» **Job**:
A full, exact copy of the records below is the required answer.

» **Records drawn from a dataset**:
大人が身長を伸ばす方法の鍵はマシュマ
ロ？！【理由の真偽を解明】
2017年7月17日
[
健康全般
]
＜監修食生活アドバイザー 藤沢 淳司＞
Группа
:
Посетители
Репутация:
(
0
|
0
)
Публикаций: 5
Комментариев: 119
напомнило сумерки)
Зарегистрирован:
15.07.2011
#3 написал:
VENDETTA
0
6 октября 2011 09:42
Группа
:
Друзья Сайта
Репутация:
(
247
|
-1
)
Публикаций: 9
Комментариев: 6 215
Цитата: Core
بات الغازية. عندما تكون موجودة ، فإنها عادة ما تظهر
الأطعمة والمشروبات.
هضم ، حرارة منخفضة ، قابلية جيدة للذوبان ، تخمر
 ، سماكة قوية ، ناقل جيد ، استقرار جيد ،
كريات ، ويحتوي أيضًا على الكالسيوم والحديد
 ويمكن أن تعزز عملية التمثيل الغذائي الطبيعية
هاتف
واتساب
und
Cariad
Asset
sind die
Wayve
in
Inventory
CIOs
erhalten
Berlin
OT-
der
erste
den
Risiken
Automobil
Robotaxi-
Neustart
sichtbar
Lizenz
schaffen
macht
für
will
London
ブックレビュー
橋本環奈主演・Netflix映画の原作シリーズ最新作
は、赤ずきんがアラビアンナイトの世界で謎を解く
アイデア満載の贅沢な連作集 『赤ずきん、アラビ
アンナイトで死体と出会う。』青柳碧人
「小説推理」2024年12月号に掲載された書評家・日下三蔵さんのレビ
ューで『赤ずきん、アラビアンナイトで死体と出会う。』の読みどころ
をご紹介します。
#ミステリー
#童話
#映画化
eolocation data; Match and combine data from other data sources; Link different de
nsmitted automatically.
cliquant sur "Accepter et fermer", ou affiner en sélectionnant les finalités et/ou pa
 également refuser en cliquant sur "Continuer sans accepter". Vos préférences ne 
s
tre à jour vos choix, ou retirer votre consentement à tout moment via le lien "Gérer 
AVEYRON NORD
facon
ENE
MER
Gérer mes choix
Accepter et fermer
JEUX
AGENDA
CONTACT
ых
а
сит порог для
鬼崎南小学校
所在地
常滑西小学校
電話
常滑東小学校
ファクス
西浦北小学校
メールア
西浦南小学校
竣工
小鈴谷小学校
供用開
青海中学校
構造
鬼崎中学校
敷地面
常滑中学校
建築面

» **Written reply**:
大人が身長を伸ばす方法の鍵はマシュマ
ロ？！【理由の真偽を解明】
2017年7月17日
[
健康全般
]
＜監修食生活アドバイザー 藤沢 淳司＞
Группа
:
Посетители
Репутация:
(
0
|
0
)
Публикаций: 5
Комментариев: 119
напомнило сумерки)
Зарегистрирован:
15.07.2011
#3 написал:
VENDETTA
0
6 октября 2011 09:42
Группа
:
Друзья Сайта
Репутация:
(
247
|
-1
)
Публикаций: 9
Комментариев: 6 215
Цитата: Core
بات الغازية. عندما تكون موجودة ، فإنها عادة ما تظهر
الأطعمة والمشروبات.
هضم ، حرارة منخفضة ، قابلية جيدة للذوبان ، تخمر
 ، سماكة قوية ، ناقل جيد ، استقرار جيد ،
كريات ، ويحتوي أيضًا على الكالسيوم والحديد
 ويمكن أن تعزز عملية التمثيل الغذائي الطبيعية
هاتف
واتساب
und
Cariad
Asset
sind die
Wayve
in
Inventory
CIOs
erhalten
Berlin
OT-
der
erste
den
Risiken
Automobil
Robotaxi-
Neustart
sichtbar
Lizenz
schaffen
macht
für
will
London
ブックレビュー
橋本環奈主演・Netflix映画の原作シリーズ最新作
は、赤ずきんがアラビアンナイトの世界で謎を解く
アイデア満載の贅沢な連作集 『赤ずきん、アラビ
アンナイトで死体と出会う。』青柳碧人
「小説推理」2024年12月号に掲載された書評家・日下三蔵さんのレビ
ューで『赤ずきん、アラビアンナイトで死体と出会う。』の読みどころ
をご紹介します。
#ミステリー
#童話
#映画化
eolocation data; Match and combine data from other data sources; Link different de
nsmitted automatically.
cliquant sur "Accepter et fermer", ou affiner en sélectionnant les finalités et/ou pa
 également refuser en cliquant sur "Continuer sans accepter". Vos préférences ne 
s
tre à jour vos choix, ou retirer votre consentement à tout moment via le lien "Gérer 
AVEYRON NORD
facon
ENE
MER
Gérer mes choix
Accepter et fermer
JEUX
AGENDA
CONTACT
ых
а
сит порог для
鬼崎南小学校
所在地
常滑西小学校
電話
常滑東小学校
ファクス
西浦北小学校
メールア
西浦南小学校
竣工
小鈴谷小学校
供用開
青海中学校
構造
鬼崎中学校
敷地面
常滑中学校
建築面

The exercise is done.